- Born: January 14, 1946 (age 80) Brownville, Maine, U.S.
- Spouse: Maria Tuthill ​(m. 1968)​
- Children: 1

Academic background
- Education: BA, 1968, University of Maine PhD, 1974, Duke University
- Thesis: Spin Label Investigations of Model and Biological Membranes (1974)

Academic work
- Institutions: University of Kentucky

= Allan Butterfield =

American biological chemist

David Allan Butterfield (born January 14, 1946) is an American biological chemist. During the COVID-19 pandemic, Butterfield was named among the world's leading Alzheimer's disease experts by Expertscape, an online base of biomedical expertise. He is a Fellow of the Society for Free Radical Biology and Medicine.

==Early life and education==
Butterfield was born on January 14, 1946 to father Francis Butterfield in Brownville, Maine. He attended Brownville Junction High School where he was elected president of the Future Teachers of America Club as a senior.

Butterfield graduated from the University of Maine in 1968 as a member of the Phi Beta Kappa, Phi Kappa Phi honor society, and the American Chemical Society. Following this, he enrolled at Duke University for his PhD and became an National Institutes of Health (NIH) Postdoctoral Fellow in Neuroscience from Duke University School of Medicine. Upon graduating, Butterfield and his wife Maria left for Rhodesia on a teaching assignment. He taught all of the secondary school mathematics classes in Murewa while his wife Marcia taught six classes of English and was in charge of the library. Upon returning from their mission, Butterfield was hospitalized for hepatitis.

==Career==
Butterfield accepted a faculty position at the University of Kentucky (UK) in 1975. He continued his research on dystrophy from Duke as an assistant professor of chemistry. In his laboratory, his research on muscular dystrophy indicated to him that the disease is one that affects all the cells of the body. In 1986, Butterfield was named director of the University of Kentucky Research Center for Membrane Sciences. His research and teaching was recognized by the White House in 1998 with the Presidential Award for Science Mathematics and Engineering Mentoring.

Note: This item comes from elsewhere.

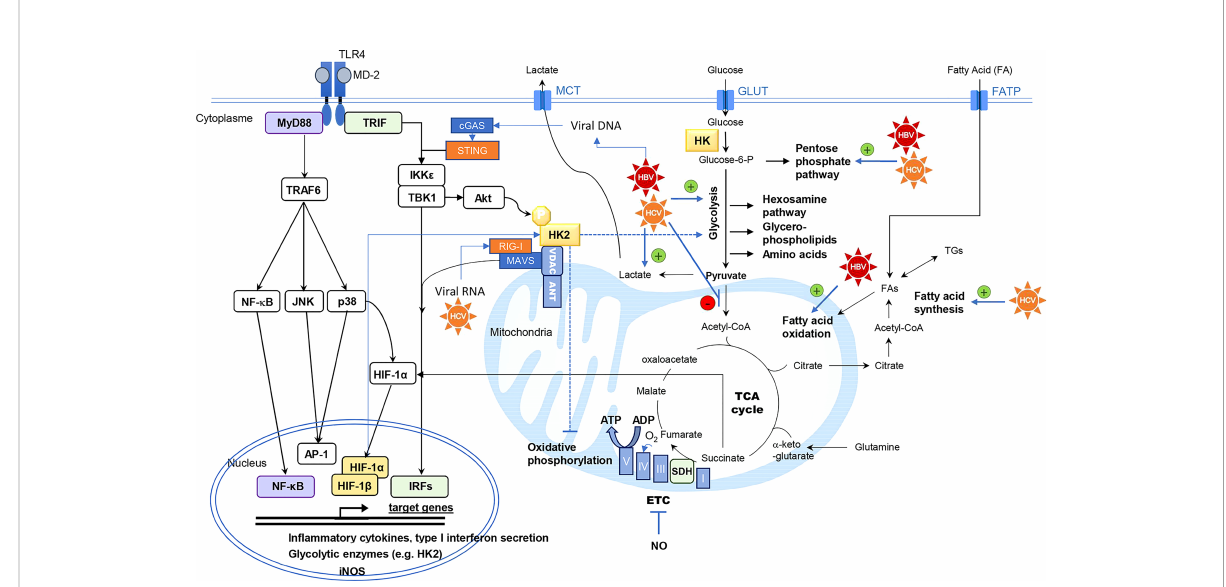
FIGURE 1 Interconnexion between innate immunity signaling pathways and central carbon metabolism of the cell. Hexokinase (HK) activity is the rate- limiting enzyme controlling glucose entry into glycolysis. Intermediary metabolites of glycolysis are precursors of anabolic pathways (pentose phosphate pathway, hexosamine pathway, glycerol-phospholipids and amino acids biosynthesis). Pyruvate is converted to acetyl-CoA into the mitochondria, fueling the tricarboxylic acid cycle (TCA) cycle. This cycle is coupled to oxidative phosphorylation by the succinate dehydrogenase (SDH) which is the complex II of the electron transfer chain (ETC). Under aerobic conditions, electron transport through the ETC (Complex I to V) generates ATP by oxidative phosphorylation. HCV and HBV have been described as modulators of the central carbon metabolism by different mechanisms, targeting glycolysis, lactate production, mitochondrial usage of pyruvate, fatty acid oxidation or synthesis. Thereby these viruses can rewire the fl ow of metabolites in these connected metabolic pathways. Viral RNA and DNA are detected by retinoic acid-inducible gene I (RIG-I) and cGAS respectively. RIG-I signaling is mediated by mitochondrial antiviral signaling protein (MAVS) polymerization at the mitochondrial membrane, triggering TANK-binding kinase 1 (TBK1)/ inhibitor of NF- k B kinase subunit epsilon (IKK e ) activation. The stimulator of IFN genes protein (STING) is an essential signal transducer of cGAS and it also functions as an adapter in the sensing of RNA viruses via RIG-I. Infected cells also produce danger signals such as high mobility group box 1 (HMGB1) which is a ligand of Toll- like receptor (TLR) 4. TLR4 stimulation results in the activation of nuclear factor- k B (NF k B), c-Jun N-terminal kinase (JNK), p38-mitogen activated protein kinase (MAPK), inducing the secretion of pro-in fl ammatory cytokines, and of TBK1/IKK e inducing interferon response factors (IRFs)-dependent type I interferon secretion and phosphorylation of protein kinase B/Akt. Hexokinase-2 (HK2) phosphorylation at Thr473 by Akt promotes HK2 binding to mitochondrial voltage-dependent anion channel (VDAC), where it also interacts with MAVS, the signaling adaptor of RIG-I. Mitochondrial binding of HK2 is associated with enhanced glycolytic and reduced oxidative phosphorylation activities. In human monocyte-derived DCs, p38-MAPK activation results in hypoxia-induced factor (HIF)-1 a accumulation, enhancing the expression of metabolic enzymes such as HK2, inducible nitric oxide synthase (iNOS) and pro-IL-1 b . Nitric oxide (NO) radical produced by iNOS can inhibit the mitochondrial respiratory chain. When succinate accumulates in the cell, this metabolite inhibits prolyl-hydroxylase domain (PHD) enzymes that degrade HIF-1 a thus favoring its accumulation. Adenine nucleotide translocase (ANT), fatty acid (FA), fatty acid transporter (FATP), glucose transporter (GLUT), monocarboxylic acid transporter (MCT), triglyceride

At the turn of the 21st century, Butterfield found evidence suggesting that vitamin E could help prevent Alzheimer's disease. His research, funded by the National Institutes of Health (NIH), came to this conclusion by comparing amyloid beta peptide in an animal model to the same compound in humans. Later, he was appointed chair of the Neural Oxidative Metabolism and Death Study Section of the Center for Scientific Review (CSR) of the NIH. In 2012, Butterfield was named a UK Alumni Association Endowed Professor of Biological Chemistry and was elected a Fellow of the Society for Free Radical Biology and Medicine. As a result of his research into Alzheimer's disease, Butterfield was also the recipient of the society's Mentoring Excellence Award and 2013 Discovery Award.

During the COVID-19 pandemic, Butterfield was named among the world's leading Alzheimer's disease experts by Expertscape, an online base of biomedical expertise. He is among the top 0.007% of scholars worldwide based on authorship of Alzheimer's-related publications indexed in the PubMed database and ranked tenth out of nearly 150,000 scholars worldwide and sixth in the United States.

==Personal life==
Butterfield met his wife Maria while attending the University of Maine on November 6, 1965. They married upon graduating in 1968 and have one daughter together. Prior to her retirement, Maria worked as a nurse.